─── Entries shown ───

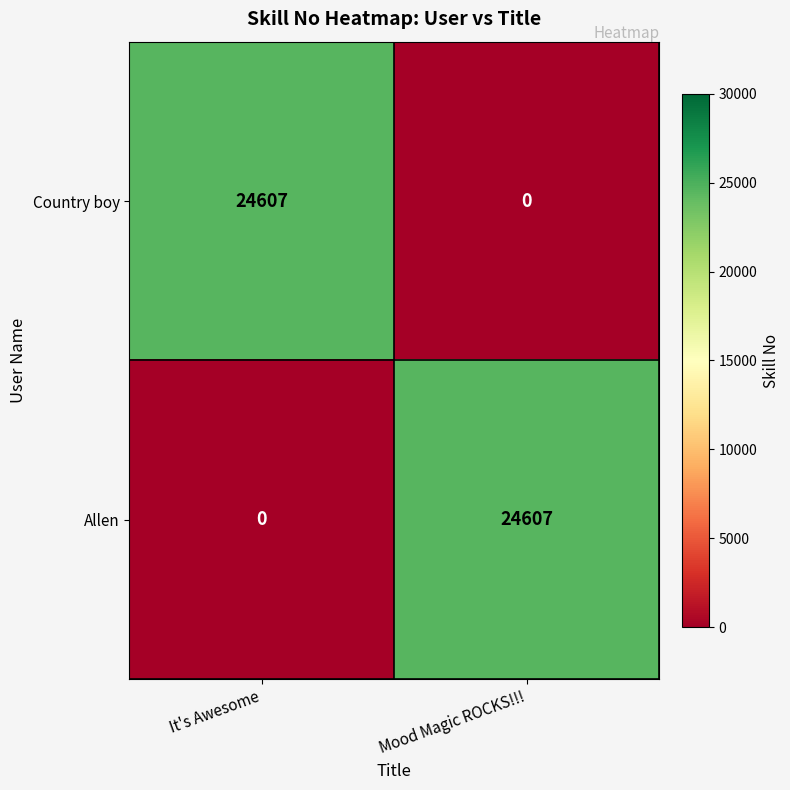

What is the difference between the maximum and minimum values in the Country boy series?

24607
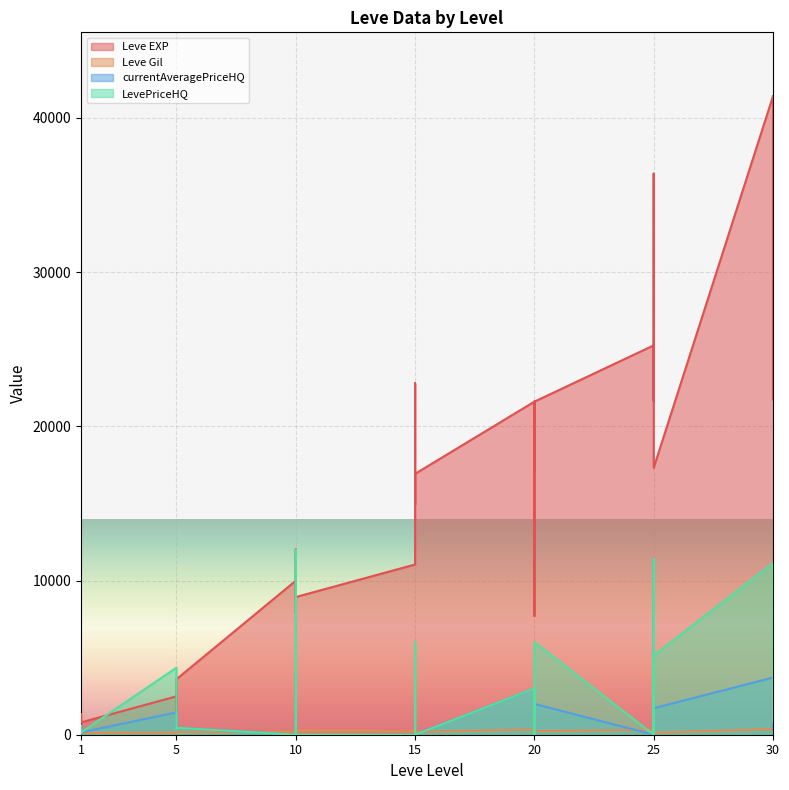

Which label corresponds to the smallest value in the chart?

10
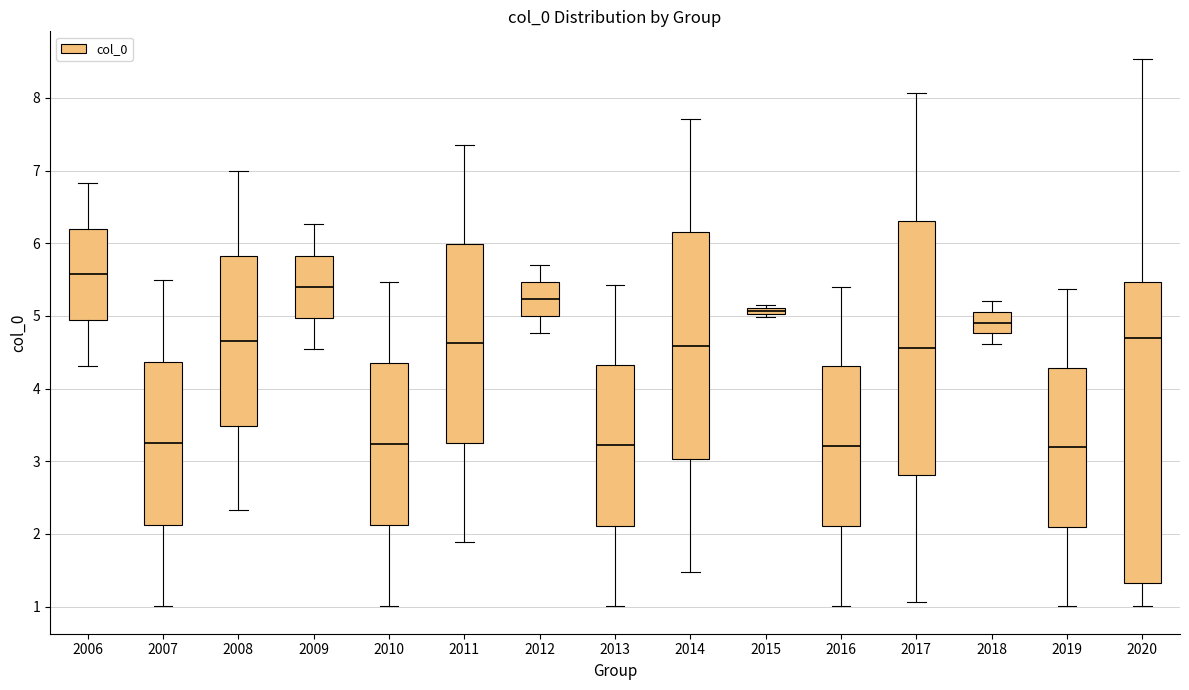

Where is the upper edge of the box at x = 2015 on the y-axis? The values are not printed on the chart, so give them approximately, as read against the axis.

5.1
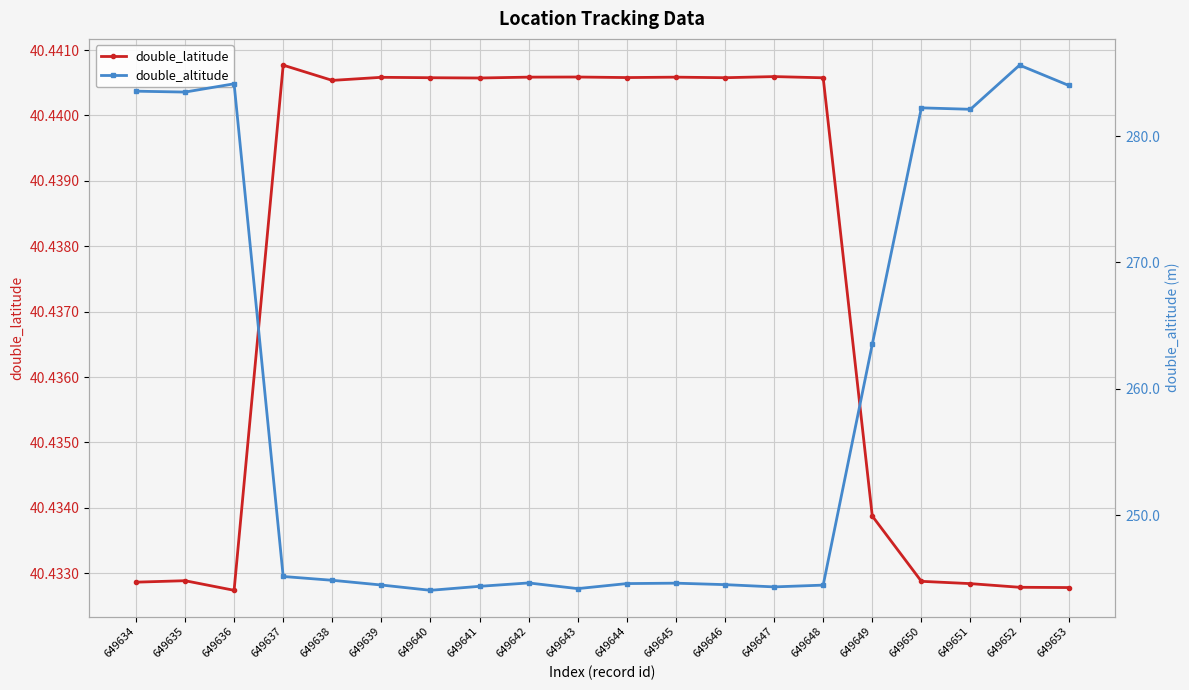

How many interior local peaks does the double_altitude series have?

5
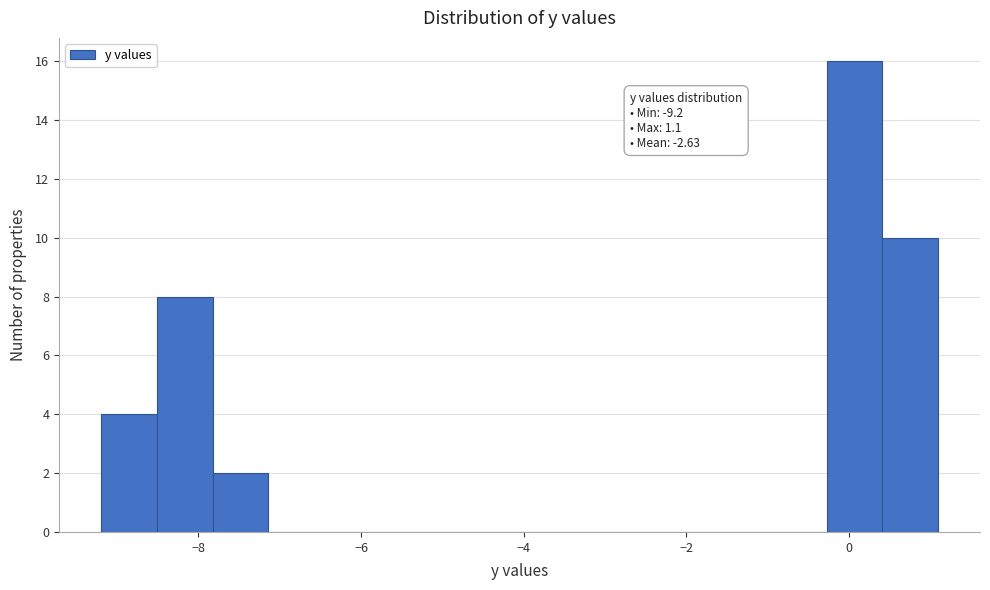

Around what value on the x-axis is the tallest bar? Give the approximate position of its centre, as read against the axis.

0.0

───

◆ Work order
Copy out the records above word for word, leaving out the pictures.

◆ Response area
What is the difference between the maximum and minimum values in the Country boy series?

24607

Which label corresponds to the smallest value in the chart?

10

Where is the upper edge of the box at x = 2015 on the y-axis? The values are not printed on the chart, so give them approximately, as read against the axis.

5.1

How many interior local peaks does the double_altitude series have?

5

Around what value on the x-axis is the tallest bar? Give the approximate position of its centre, as read against the axis.

0.0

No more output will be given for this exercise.